# ページ抜粋:
====

黒歯(こくし)国の使臣が訪問した時に領客府(ヨンゲクフ)が出した報告書です』
※黒歯(こくし)国:フィリピン
※領客府(ヨンゲクフ):使臣の応接や外交業務を担当した部署
『もてなしの費用や場所 参加者などが記録されています』
『スウルブ公は?』
『お連れしました 大等(テドゥン)ゆえ司量部令(サリャンブリョン)が
直接お取調べください』
『いいだろう 行こう』
雪地(ソルチ)とは別の尋問室に捕らわれているスウルブ公
毗曇(ピダム)は司量部令(サリャンブリョン)としてスウルブ公の前に座る
『賞賜署(サンサソ)で内容の異なる帳簿が2つ見つかりました
大正(テジョン)は何もご存じないとおっしゃるのですね?』
※賞賜署(サンサソ):国家功労者への報償と賞勲業務を担当
※大正(テジョン):賞賜署(サンサソ)の長官
『戦死した兵の身元確認は困難ゆえ 記録に手違いが生じることもあります』
『遺体を掘り起こしてでも把握すべきです 誰に与えるべきか
はっきりしないからと 戦死者の褒賞金を官吏たちで山分けするとは』
『山分けですと?!とんでもない』
『名誉の死を遂げた兵には相応の補償がなされるべきです
それでこそ 神国の兵たちが国へ忠誠を誓うのです』
『……』
『改革は上から行い 救済は下から行う
それが陛下のお考えです お分かりですね』
『し…承知しました』
執務室に戻った毗曇(ピダム)を待っていたのは
ソルォン 宝宗(ポジョン) ヨムジョンだ
『新たに建立する感恩(カムン)寺と奉徳(ポンドク)寺に
成典(ソンジョン)が設置され 上堂(サンダン)が2人配置されました』
※成典(ソンジョン):王室の寺院や宮殿の建設の担当部署
『建築資材の記録を報告するよう指示を』
『承知しました』
『高句麗(コグリョ)から伝書鳩は戻ってきたか』
『はい 高句麗(コグリョ)の政情が不安定です
大對盧(テデロ)の地位にある将軍が政変を起こす可能性も』
※高句麗(コグリョ):三国時代に朝鮮半島北部で栄えた国
※大對顱(テデロ):高句麗(コグリョ)の国政を管理する最高位の官職
『その話は後で聞くとしよう 雪地(ソルチ)は何か自白を?』
『まだ口を割りません』
宝宗(ポジョン)の答えに補足するソルォンとヨムジョン
『上将軍(サンジャングン)ユシンが帰還したので すぐに知れるかと』
『まだ証拠もなく全容がつかめておりません』
『ユシンはどこですか 戦勝を祝ってやらなくては』
『陛下が祝勝会を設けられたので そこかと存じます
ユシン軍の凱旋で 町は盛り上がりでした “ユシン軍 万歳” と歓声まで』
『ユシン軍だと?』
ヨムジョンの何気ない発言に ソルォンと宝宗(ポジョン)は凍りつく
『神国にユシン軍など存在しない 兵はすべて陛下のものだ』

====

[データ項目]
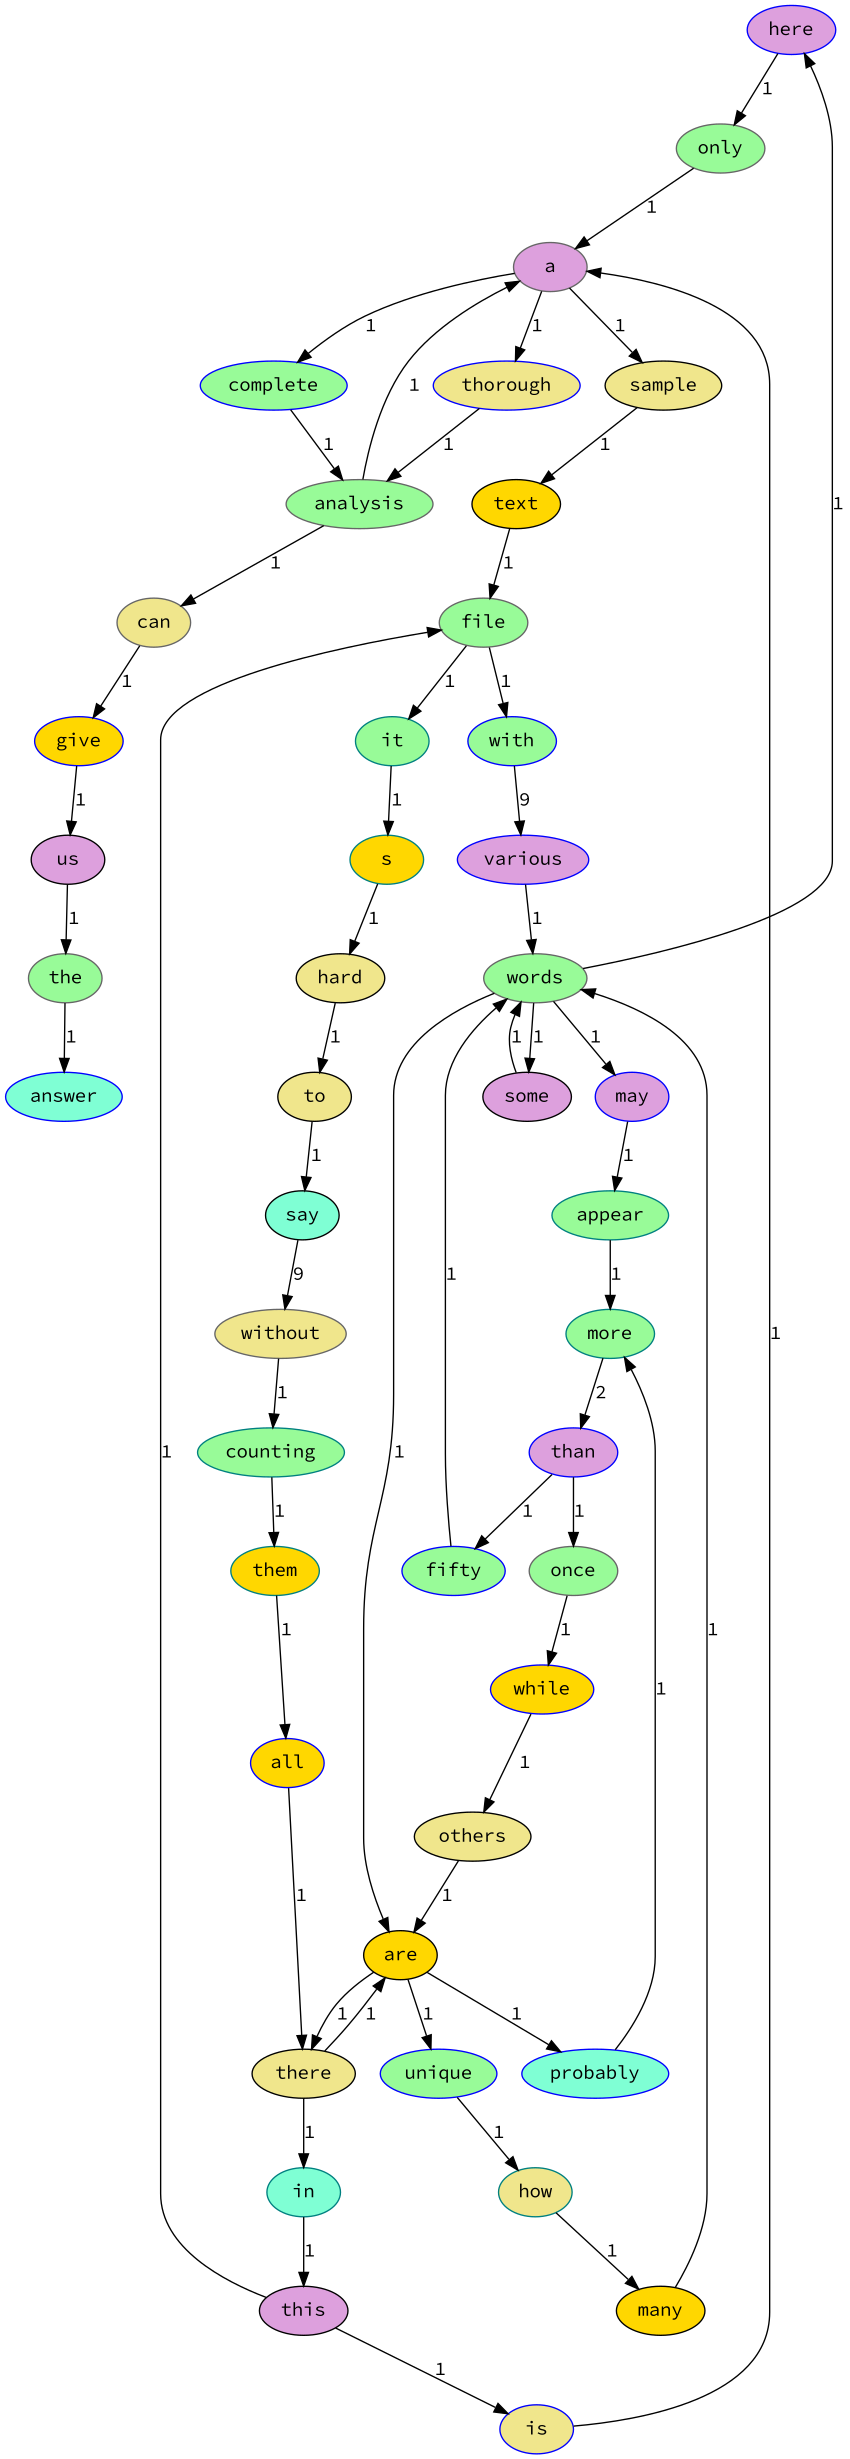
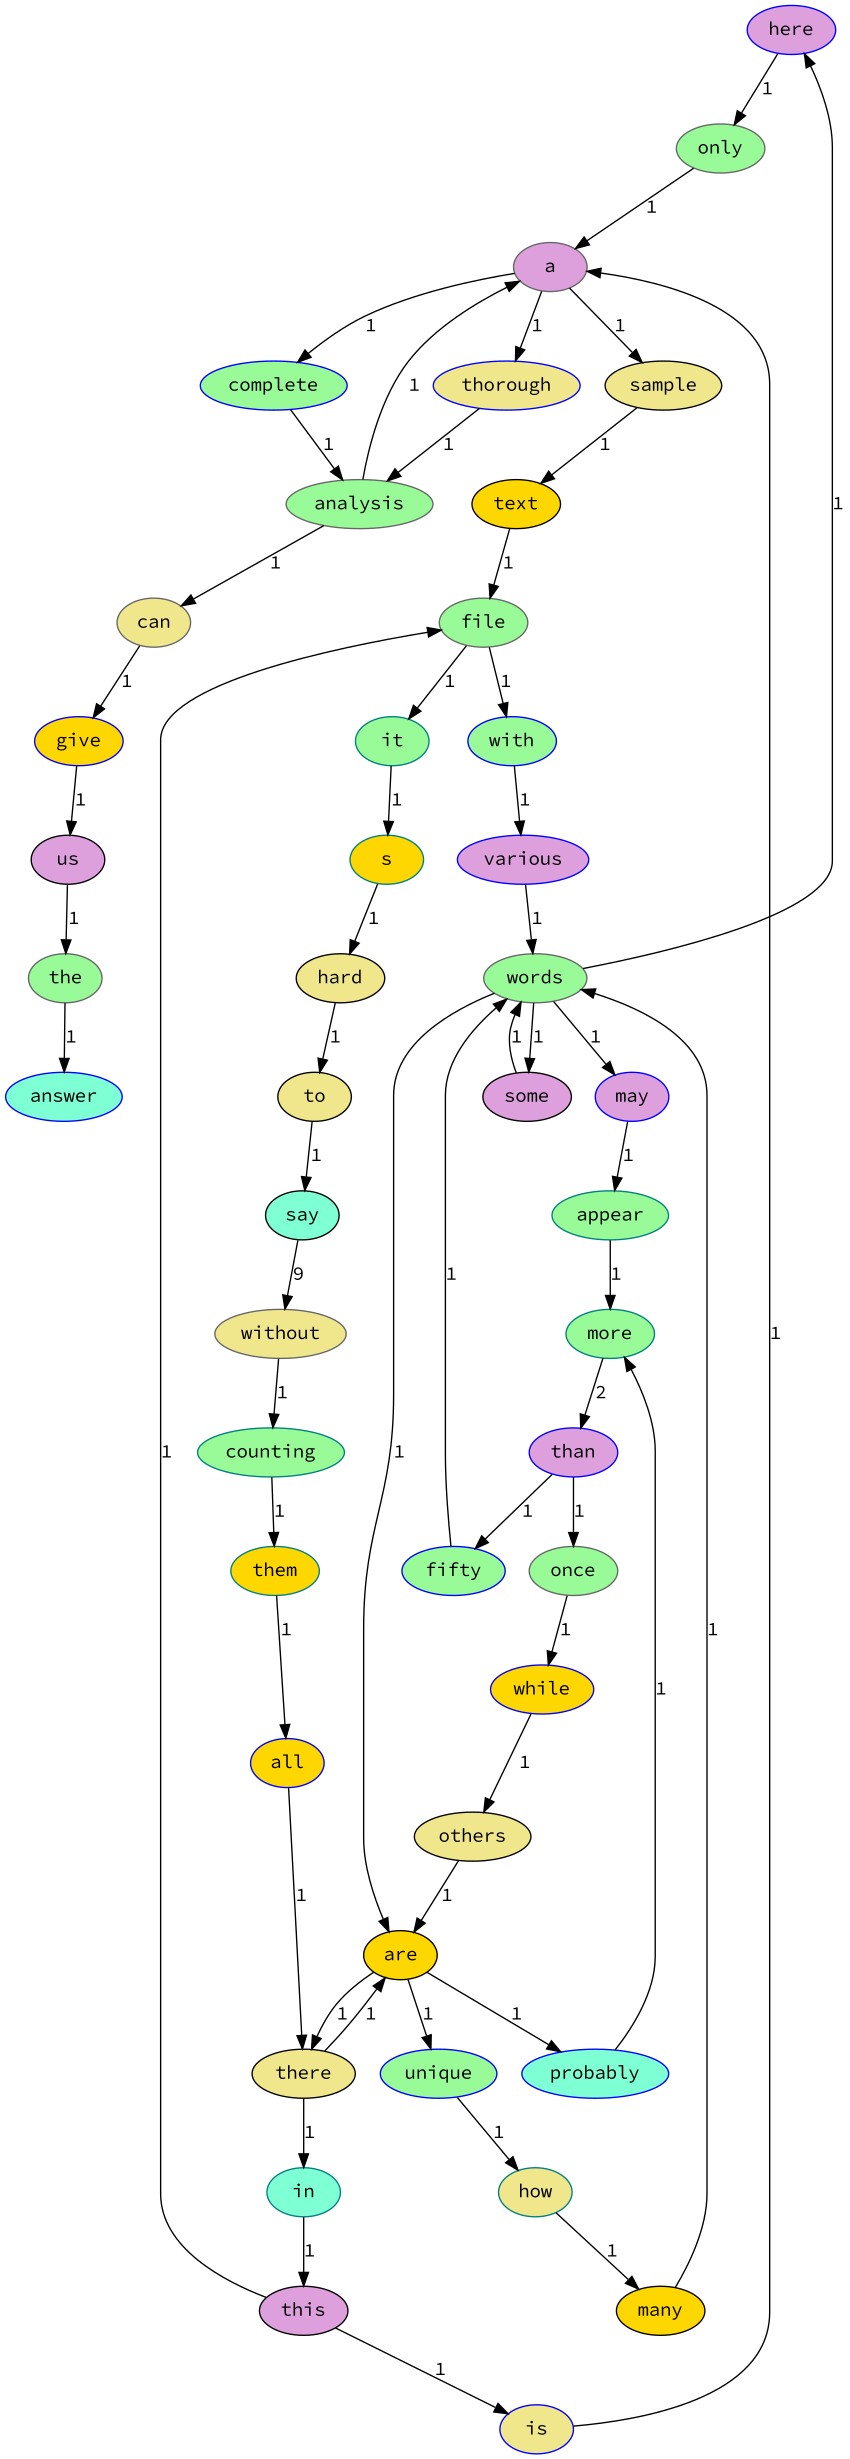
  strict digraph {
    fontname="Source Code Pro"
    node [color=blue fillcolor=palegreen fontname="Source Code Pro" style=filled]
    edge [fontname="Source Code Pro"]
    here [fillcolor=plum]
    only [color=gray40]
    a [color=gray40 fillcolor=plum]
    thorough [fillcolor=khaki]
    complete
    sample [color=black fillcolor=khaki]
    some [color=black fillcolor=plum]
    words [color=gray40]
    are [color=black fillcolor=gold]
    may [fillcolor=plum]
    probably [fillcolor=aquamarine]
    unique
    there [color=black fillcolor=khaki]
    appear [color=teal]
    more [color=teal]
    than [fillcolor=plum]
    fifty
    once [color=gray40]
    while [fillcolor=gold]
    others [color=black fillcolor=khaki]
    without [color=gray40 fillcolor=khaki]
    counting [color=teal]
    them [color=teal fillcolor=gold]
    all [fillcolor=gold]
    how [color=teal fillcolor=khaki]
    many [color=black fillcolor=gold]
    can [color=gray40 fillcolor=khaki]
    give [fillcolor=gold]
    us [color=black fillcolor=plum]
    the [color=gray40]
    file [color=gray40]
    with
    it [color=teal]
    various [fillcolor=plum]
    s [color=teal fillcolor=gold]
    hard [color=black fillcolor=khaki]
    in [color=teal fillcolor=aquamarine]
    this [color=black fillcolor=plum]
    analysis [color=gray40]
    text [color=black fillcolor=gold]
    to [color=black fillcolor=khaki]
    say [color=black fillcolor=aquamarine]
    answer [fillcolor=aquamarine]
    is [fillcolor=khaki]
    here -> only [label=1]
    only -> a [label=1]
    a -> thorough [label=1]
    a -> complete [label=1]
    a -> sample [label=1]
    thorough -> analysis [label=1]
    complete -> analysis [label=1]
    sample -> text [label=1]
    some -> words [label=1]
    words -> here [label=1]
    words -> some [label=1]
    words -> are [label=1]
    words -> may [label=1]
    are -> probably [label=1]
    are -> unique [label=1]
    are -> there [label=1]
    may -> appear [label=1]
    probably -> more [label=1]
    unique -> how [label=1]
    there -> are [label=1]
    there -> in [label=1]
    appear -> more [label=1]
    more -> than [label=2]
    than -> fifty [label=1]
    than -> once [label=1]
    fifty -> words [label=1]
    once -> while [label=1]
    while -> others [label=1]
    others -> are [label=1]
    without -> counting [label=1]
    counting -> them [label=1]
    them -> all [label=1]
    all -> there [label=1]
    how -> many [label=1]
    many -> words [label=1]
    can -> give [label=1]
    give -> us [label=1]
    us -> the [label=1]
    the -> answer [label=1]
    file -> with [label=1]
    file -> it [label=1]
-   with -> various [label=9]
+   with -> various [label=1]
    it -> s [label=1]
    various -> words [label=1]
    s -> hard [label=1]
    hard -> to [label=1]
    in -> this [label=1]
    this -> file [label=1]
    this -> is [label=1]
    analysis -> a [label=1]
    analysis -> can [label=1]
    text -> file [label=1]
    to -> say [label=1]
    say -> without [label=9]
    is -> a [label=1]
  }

====

# 課題内容:
- 1) レコードの冒頭から「more [color=teal]」を含む行まで(その行も含む)を、「khaki」を「wheat」に置き換え、それ以外は変えずに編集してください。画像は出力に含めないでください。
- 2) 毗曇(ピダム)が司量部令(サリャンブリョン)として取り調べにあたる場面を描いたページ抜粋を、最後の台詞の後から書き継いでください。
ページ抜粋とレコードの間に関連はありません。

# 解答例:
- 1)
  strict digraph {
    fontname="Source Code Pro"
    node [color=blue fillcolor=palegreen fontname="Source Code Pro" style=filled]
    edge [fontname="Source Code Pro"]
    here [fillcolor=plum]
    only [color=gray40]
    a [color=gray40 fillcolor=plum]
    thorough [fillcolor=wheat]
    complete
    sample [color=black fillcolor=wheat]
    some [color=black fillcolor=plum]
    words [color=gray40]
    are [color=black fillcolor=gold]
    may [fillcolor=plum]
    probably [fillcolor=aquamarine]
    unique
    there [color=black fillcolor=wheat]
    appear [color=teal]
    more [color=teal]

- 2)
キム・ユシンを出迎える毗曇(ピダム)
『ご苦労だった』
『そなたも苦労が多いと聞いたが』
『とんでもない 宮中にいながら苦労など
戦場へ赴かぬ私を皮肉っているのか』
『ハッハッハ… まさか』
『ユンチュン率いる百済(ペクチェ)軍は?』
『優れた武将だった 百済(ペクチェ)との前線が不安だ』
『陛下には?』
『今 お会いしてきた そなたもか』
『うん 近いうちに戦勝祝いの酒をおごる』
『ああ』
ユシンが立ち去った後の毗曇(ピダム)は 凍りつくような無表情になる
その足で 善徳(ソンドク)女王の執務室へ
『百済(ペクチェ)王プヨ・ジャンの病状が悪化しているようです
戦に出た太子の義慈(ウィジャ)が王位を継ぐでしょう』
『ユシン公も懸念している 戦線に補充できる兵の最大数と最小数を調べ
増えた兵力の軍事品の確保を』
『はい 次は監察事項です
スウルブ公とチャヨン公 伊飡(イチャン)のスムンに横領の疑いが』
※伊飡(イチャン):新羅(シルラ)における十七官位の2番目
『証拠は?』
『見つかっていません 警告したのでやめるでしょう』
『俸禄の1割までは目をつぶるが それを超えたらすぐに捕えよ』
『はい それから次は… 例の問題です どうしますか』
祝勝祝いの宴では 皆が口々に苦労話や自慢話を繰り広げる
『ヨンジョン山の絶壁の上から 岩が落ちて来た時は焦ったよ』
『高島(コド)が盾になって守ってくれた』
『危うく下敷きになるところだったな』
『高島(コド)隊大監(テデガム) ご苦労だった 酒を注ごう』
『恐れ入ります』
『それにしても こうも人が変わるとはな』
そこへ 今は内省(ネソン)の大舎(テサ)となった竹方(チュクパン)が
サンタクを連れて現れる
※大舎(テサ):内省(ネソン)の3番目の官職
『あの日を境に変わったんですよ』
『来たのか』
『はい上将軍(サンジャングン) 戦は大勝だったとか』
『お祝い申し上げます』
『やめてくれ』
着席するように促され 宴席に座る竹方(チュクパン)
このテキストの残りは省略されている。